BEGIN PASSAGE FOR REVIEW

The Hamilton County Soil and Water Conservation District held our 41st annual and first virtual Conservation Field Day event last fall where students learned about natural resource conservation from the experts and entered the fifth-grade essay and sixth-grade poster contests. I scheduled virtual and in-person awards ceremonies this winter with all participating schools to reward students’ knowledge and creativity.
Conservation Field Day was too important to cancel due to the COVID-19 pandemic, and I was excited to rethink the platform. I warmly thank our fifth and sixth grade teachers for facilitating the virtual event with their students.
(Pictured here: Wheelerville Union Free School’s Joleen Rivera placed overall third place for the Conservation Field Day fifth grade poster contest.)

END PASSAGE FOR REVIEW
BEGIN INFORMATION

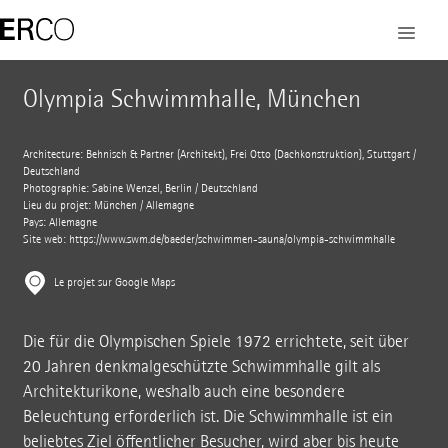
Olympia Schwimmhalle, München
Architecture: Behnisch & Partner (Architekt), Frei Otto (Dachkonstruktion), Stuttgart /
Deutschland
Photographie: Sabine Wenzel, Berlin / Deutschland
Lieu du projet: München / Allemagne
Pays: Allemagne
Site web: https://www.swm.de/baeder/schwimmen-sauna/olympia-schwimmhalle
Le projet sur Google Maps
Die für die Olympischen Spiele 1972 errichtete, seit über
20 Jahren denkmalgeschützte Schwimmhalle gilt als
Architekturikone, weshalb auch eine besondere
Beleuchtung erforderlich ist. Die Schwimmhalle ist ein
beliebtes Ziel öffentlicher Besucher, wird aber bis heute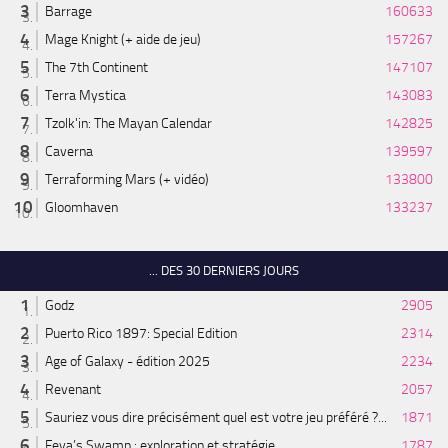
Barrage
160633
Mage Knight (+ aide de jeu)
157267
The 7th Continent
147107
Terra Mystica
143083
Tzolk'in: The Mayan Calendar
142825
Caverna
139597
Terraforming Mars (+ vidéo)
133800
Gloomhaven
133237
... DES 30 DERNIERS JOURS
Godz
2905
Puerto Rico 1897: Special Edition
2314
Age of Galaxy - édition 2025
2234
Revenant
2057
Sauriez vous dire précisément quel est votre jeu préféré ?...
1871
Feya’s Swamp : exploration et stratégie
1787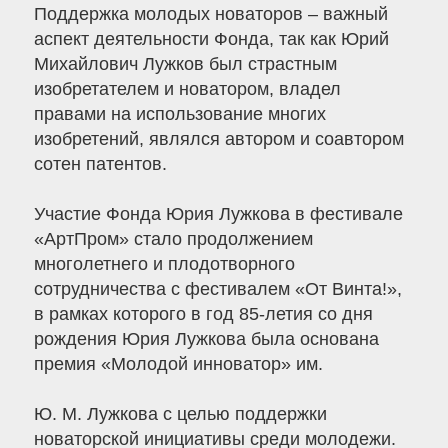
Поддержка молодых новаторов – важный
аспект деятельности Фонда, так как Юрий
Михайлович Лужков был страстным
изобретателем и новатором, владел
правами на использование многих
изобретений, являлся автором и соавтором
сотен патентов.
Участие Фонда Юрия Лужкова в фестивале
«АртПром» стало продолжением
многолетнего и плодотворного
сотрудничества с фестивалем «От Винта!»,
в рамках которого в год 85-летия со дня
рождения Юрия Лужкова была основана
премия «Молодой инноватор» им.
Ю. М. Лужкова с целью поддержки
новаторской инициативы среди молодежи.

END INFORMATION
BEGIN INFORMATION

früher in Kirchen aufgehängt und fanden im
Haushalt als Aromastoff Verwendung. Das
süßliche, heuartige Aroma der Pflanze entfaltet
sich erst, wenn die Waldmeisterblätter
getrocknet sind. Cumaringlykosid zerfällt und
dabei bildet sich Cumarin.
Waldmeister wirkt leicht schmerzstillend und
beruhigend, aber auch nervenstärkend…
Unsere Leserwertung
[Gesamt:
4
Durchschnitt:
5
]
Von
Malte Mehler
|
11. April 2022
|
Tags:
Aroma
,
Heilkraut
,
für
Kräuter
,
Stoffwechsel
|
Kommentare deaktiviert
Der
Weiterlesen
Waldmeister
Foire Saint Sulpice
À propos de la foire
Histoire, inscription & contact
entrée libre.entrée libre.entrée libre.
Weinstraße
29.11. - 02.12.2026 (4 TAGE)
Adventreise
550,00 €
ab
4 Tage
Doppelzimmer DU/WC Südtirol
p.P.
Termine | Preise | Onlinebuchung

END INFORMATION

> _EXPLORE THE MATERIAL_:
1. According to the Conservation Field Day text, which annual Conservation Field Day was held last fall?
2. Continue the Conservation Field Day text from where it stops.

> _ANSWER LIST_:
1. The 41st

2.
Presenters pre-recorded talks on a variety of conservation themed topics. The line-up included Dan Kelting, Paul Smith’s College Adirondack Watershed Institute, Protecting our Clean Adirondack Waters; Christine Campeau and Taylor Ewald, Adirondack Experience, The Big Bad Wolf; Jamila Page, Cornell Cooperative Extension of Hamilton County, Beginner Composting 101; Natural Resources Conservation Service, Soil Health; Emily-Bell Dinan, Adirondack Park Invasive Plant Program, Invasive Animals of the Adirondacks; and Jason Scott, New York State Department of Environmental Conservation, Leave No Trace.
Students jotted down notes on graphic organizers while they watched the videos. They later used this information to craft their posters and essays that focused on the topic that, in their opinion, best protected Hamilton County’s natural resources. Every year, I recruit my mom Kathy to rank blind copies of the entries. She has 40 plus years of teaching experience at the Vernon-Verona-Sheryll school district.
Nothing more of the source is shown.